If professional bike racing is already dangerous enough with open roads, traffic furniture, bad weather, poor course design, and sometimes-subpar quality of safety barriers, Ewan still said it’s the riders who take the most risks.
“The first thing I am going to say, when you decide to be a sprinter, you know sprinting is not the safest thing in the world,” he said. “Every sprinter you see has accepted that. It doesn’t matter if you’re on a 10-lane road, sprinting is going to be dangerous.
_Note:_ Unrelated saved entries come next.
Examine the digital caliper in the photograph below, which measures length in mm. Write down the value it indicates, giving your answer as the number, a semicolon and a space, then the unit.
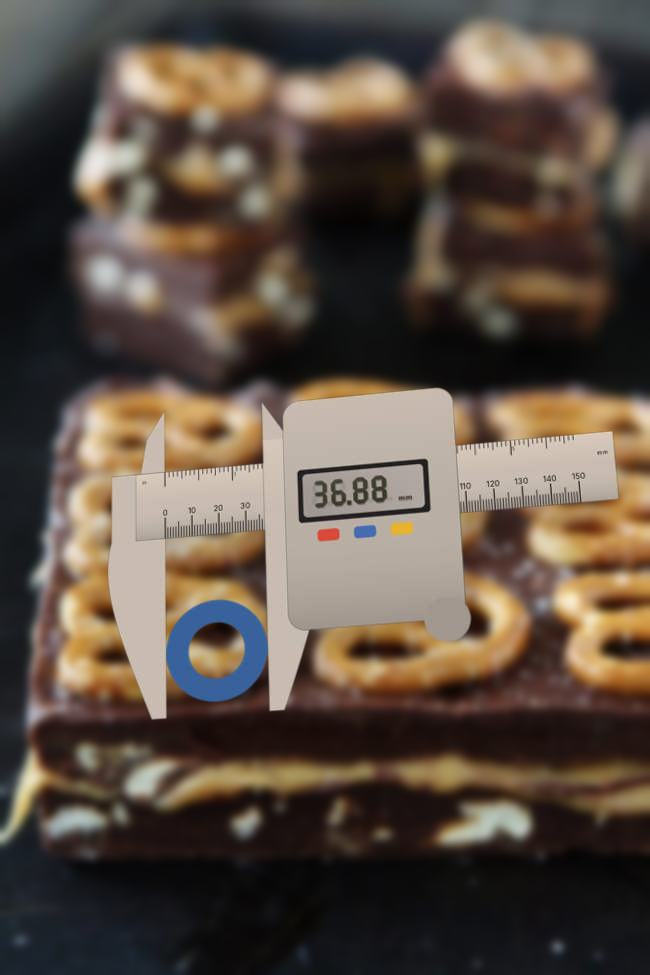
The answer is 36.88; mm
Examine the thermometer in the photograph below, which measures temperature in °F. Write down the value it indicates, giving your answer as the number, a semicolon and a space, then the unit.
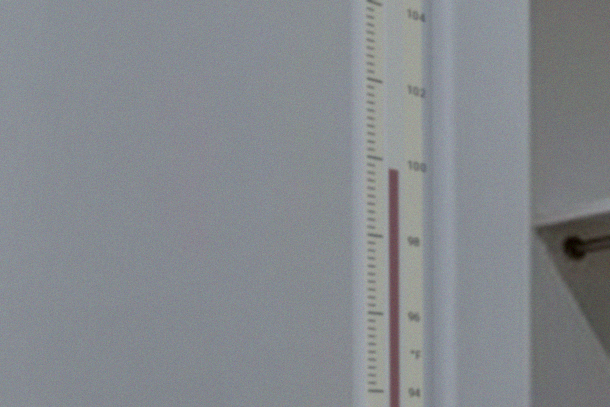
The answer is 99.8; °F
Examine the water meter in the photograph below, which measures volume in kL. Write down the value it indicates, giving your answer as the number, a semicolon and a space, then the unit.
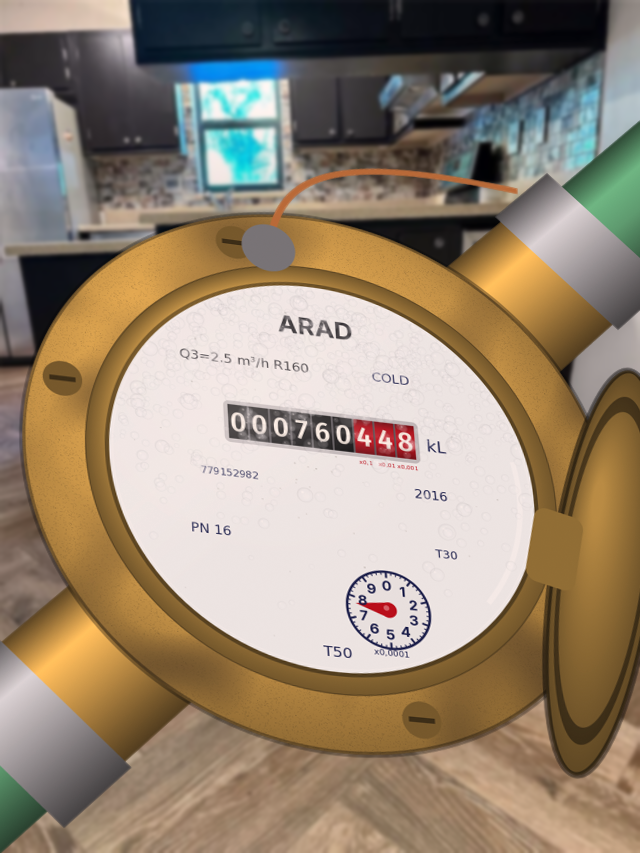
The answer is 760.4487; kL
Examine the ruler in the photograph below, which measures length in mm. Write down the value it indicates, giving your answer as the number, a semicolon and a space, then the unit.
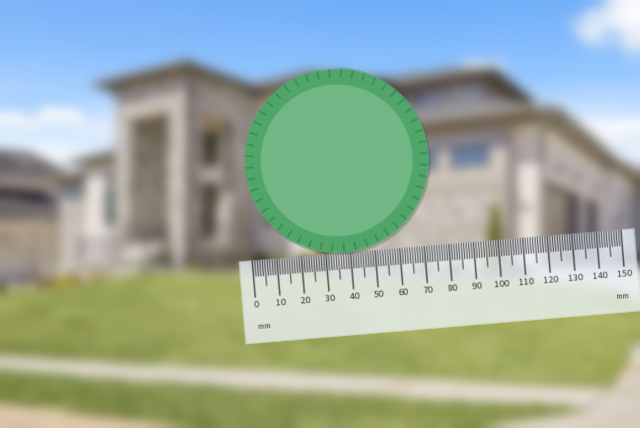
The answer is 75; mm
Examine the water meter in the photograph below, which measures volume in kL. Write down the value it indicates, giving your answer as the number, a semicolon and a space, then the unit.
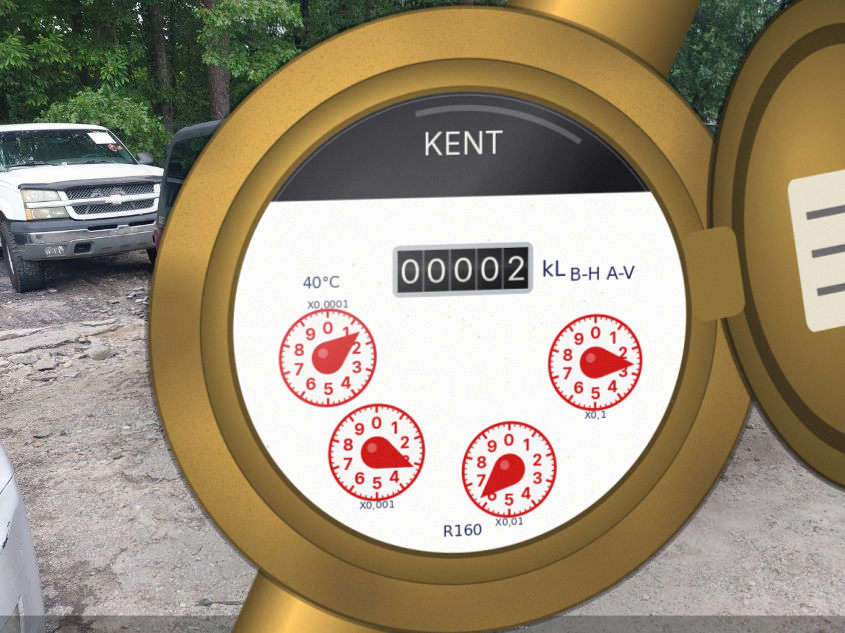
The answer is 2.2631; kL
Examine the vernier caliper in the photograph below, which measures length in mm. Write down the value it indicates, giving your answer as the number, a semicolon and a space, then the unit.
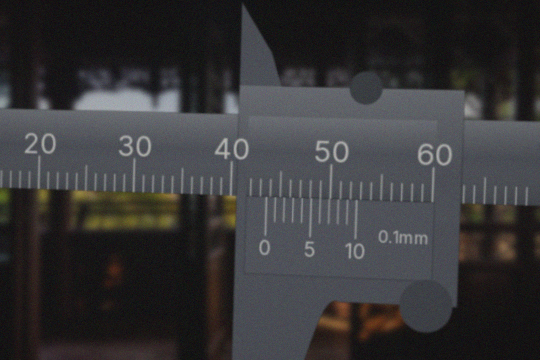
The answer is 43.6; mm
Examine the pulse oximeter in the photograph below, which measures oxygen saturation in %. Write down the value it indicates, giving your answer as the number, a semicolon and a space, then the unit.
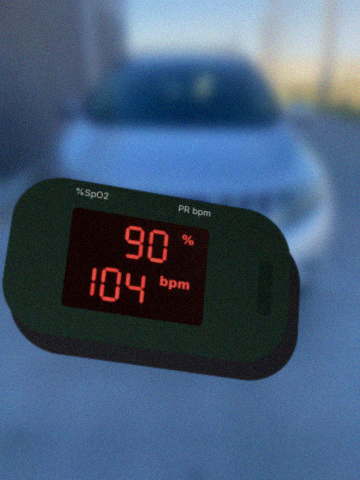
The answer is 90; %
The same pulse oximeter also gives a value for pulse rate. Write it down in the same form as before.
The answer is 104; bpm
“Generally, the crashes are because of the riders, not because of the barriers. If you crash into the barriers it is usually because another rider has moved you into the barrier. I’m not scared of barriers. If anything, you’re scared of other riders moving in a way that you wouldn’t want them to. It’s been the same since I was a junior. There are always going to be riders who are going to come off their line. They’ve become a lot more strict on that the last few years about riders coming off their line.
“If you go down the barrier with a small gap, you know there is a risk if the rider comes off his line, you might end up in the barrier. All sprinters have taken that sprint in their careers. That’s just part of sprinting. If you crash into a barrier, it’s probably not going to be great.”
Sprint lanes? ‘I hope it will never happen’

One of the ideas considered to make sprinting safer would be to include sprinter lanes in the closing meters, meaning that riders must stay within their designated lanes in the final dash to the line, or face disqualification.
Ewan said he’s fully against that idea.
“That would be the worst thing you could do to a sprint, and I hope that never, ever happens,” Ewan said. “A sprint stage is generally pretty boring already. Most of the sprint teams control the stages, so it’s pretty rare the breaks stay away, so if they make the sprints boring in the end, no one is going to want to watch sprints anymore.
“My sprint in the third stage of the Tour, when I was weaving through the bunch, that’s exciting to watch — not sprinting in one lane,” he said. “I’ve had heard that suggestion. How would that work? What’s stopping a whole team from blocking all the lanes and you cannot come around? I don’t think it will ever happen, I hope it will never happen.
“Sprints are fast, sprints are dangerous. That’s the way it is,” Ewan said. “Every sprinter has accepted that, and the guys who don’t want to accept that are probably not the world’s best sprinters.”